## Task A
Reproduce the part of the post on free will and individuality starting with "There are, of" and going on through "the same situation.".

## Passage to read
Beyond Karma

Jonathan Bricklin brickmar at EARTHCOM.NET
Wed Mar 18 23:58:53 CST 1998


On Wed, 18 March 1998, Prashant Sharma wrote:

 >       Individuality (and the experience of it) is something more than
>what arises from a belief in free will.  It is knowledge itself. How do
>you explain the fact that two people react in very different ways in the
>same situation.

There are, of course, many ways to individuate something.  No two
snowflakes are alike, and
lots of electrons react in very different ways in the same situation.


 >You have to admit that they *are different beings* and
>this is not something related to their will but more to their
>conditioning.

Yes.  Just as I would have to admit that a thousand pots refelect a
thousand points of light.  What I don't have to admit, unless I believe in
something analogous to free will, is that the light is not all coming from
one source.


>        Free will is really a matter of choice that is present (goes with
>the individual), rather
>than of "making something new".  It is not too difficult to take the view
>that nothing "new" is ever created (in the sense that the knowledge of it
>didnot exist in some form).

My argument is that, in the absence of any evidence of free will, we use
analogies with other sc-called acts of creation or generation.  We *do* in
these analogies believe in the generation and creation of something new.
It would be very hard to conceptualize a belief in free will without those
analogies.

>However, even that view doesn't deny the freedom
>of choice that an individual has. Let me state it this way.  The knowledge
>of individuality is inherent


Why elevate  "sense of" to "knowledge of"?

>and has nothing to do with a belief system
>but more to do with the way the thing is structured.

I don't know what you mean by "the way the thing is structured."   "I" is a
noun of position, like "this" or "here," and the sense of "I"-ness, as Carl
Raschke put it so eloquently, "are but tiny rays of the cosmic
superconsciousness refracted through the prism of space, time and matter."
 The prime agency of the refracted localization experience is the sense of
an individuated body.  We know from the phantom limb experience that this
sense is not so neatly correlated with something "out there."  Nonetheless
the sense of an individuated body is real:  a distinct pattern, both of  an
"external" form and an "internal" circuit of neural and chemical responses.
 No free will here, but plenty of individuation.

This sense of individuation grows to a sense of individuality through a
repetition of thoughts and feelings, most of it, as you say, apparently
arising from "conditioning."  The same fears, the same desires, the same
actions, return again and again.  The repetition of feelings, thoughts, and
actions (like the repetition of energy in any formation) forms a distinct
identity.    Just as many particles of sand can be identified as something
more than the particles themselves (for instance, a beach or a sandstorm),
or many notes can be identified as something more than the sum of their
parts (a ballad, say, or a symphony), so, too, many moments of self--from
affects to aspirations--can be identified as something more than the
moments themselves.

## Task B
Rewrite the entries starting with their first line and going on through the line with "11: (116, 572)", changing "point_idx" to "point_index" and leaving everything else the same. Return only those lines.

## Records for the task
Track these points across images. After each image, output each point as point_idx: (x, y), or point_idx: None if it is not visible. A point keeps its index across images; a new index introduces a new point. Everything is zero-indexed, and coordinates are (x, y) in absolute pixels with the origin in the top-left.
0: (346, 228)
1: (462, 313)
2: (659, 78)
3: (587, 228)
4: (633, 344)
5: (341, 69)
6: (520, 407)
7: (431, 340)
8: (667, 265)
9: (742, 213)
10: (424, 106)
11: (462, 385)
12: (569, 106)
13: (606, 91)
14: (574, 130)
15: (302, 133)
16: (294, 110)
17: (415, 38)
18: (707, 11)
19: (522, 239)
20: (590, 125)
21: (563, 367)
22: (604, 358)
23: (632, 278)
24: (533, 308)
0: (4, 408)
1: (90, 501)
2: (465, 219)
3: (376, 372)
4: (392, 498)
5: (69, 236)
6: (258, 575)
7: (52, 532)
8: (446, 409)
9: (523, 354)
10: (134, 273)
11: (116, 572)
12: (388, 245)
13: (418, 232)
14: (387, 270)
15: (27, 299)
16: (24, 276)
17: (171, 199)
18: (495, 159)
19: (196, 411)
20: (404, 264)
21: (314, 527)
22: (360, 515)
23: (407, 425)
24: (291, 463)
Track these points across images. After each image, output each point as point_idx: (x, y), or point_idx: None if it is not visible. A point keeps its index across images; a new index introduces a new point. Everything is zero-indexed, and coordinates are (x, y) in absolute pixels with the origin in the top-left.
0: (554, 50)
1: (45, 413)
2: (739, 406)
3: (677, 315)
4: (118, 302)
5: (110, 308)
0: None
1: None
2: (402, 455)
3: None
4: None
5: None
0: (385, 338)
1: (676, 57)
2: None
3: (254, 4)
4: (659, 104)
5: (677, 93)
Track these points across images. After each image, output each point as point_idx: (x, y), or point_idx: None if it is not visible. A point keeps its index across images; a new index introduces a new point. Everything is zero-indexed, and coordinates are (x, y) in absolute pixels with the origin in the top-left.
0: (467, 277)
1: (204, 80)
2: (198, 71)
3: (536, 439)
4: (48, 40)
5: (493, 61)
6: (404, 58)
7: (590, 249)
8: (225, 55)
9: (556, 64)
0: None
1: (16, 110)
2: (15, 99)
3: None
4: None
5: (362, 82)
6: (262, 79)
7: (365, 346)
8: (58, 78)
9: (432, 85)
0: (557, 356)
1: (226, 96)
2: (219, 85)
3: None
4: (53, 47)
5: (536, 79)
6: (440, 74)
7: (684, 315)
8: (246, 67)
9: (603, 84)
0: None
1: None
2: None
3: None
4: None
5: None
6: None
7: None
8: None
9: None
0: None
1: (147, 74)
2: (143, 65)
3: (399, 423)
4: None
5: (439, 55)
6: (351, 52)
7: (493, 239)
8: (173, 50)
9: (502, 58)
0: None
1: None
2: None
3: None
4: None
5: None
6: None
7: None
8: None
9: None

## Correct result A
There are, of course, many ways to individuate something.  No two
snowflakes are alike, and
lots of electrons react in very different ways in the same situation.

## Correct result B
Track these points across images. After each image, output each point as point_index: (x, y), or point_index: None if it is not visible. A point keeps its index across images; a new index introduces a new point. Everything is zero-indexed, and coordinates are (x, y) in absolute pixels with the origin in the top-left.
0: (346, 228)
1: (462, 313)
2: (659, 78)
3: (587, 228)
4: (633, 344)
5: (341, 69)
6: (520, 407)
7: (431, 340)
8: (667, 265)
9: (742, 213)
10: (424, 106)
11: (462, 385)
12: (569, 106)
13: (606, 91)
14: (574, 130)
15: (302, 133)
16: (294, 110)
17: (415, 38)
18: (707, 11)
19: (522, 239)
20: (590, 125)
21: (563, 367)
22: (604, 358)
23: (632, 278)
24: (533, 308)
0: (4, 408)
1: (90, 501)
2: (465, 219)
3: (376, 372)
4: (392, 498)
5: (69, 236)
6: (258, 575)
7: (52, 532)
8: (446, 409)
9: (523, 354)
10: (134, 273)
11: (116, 572)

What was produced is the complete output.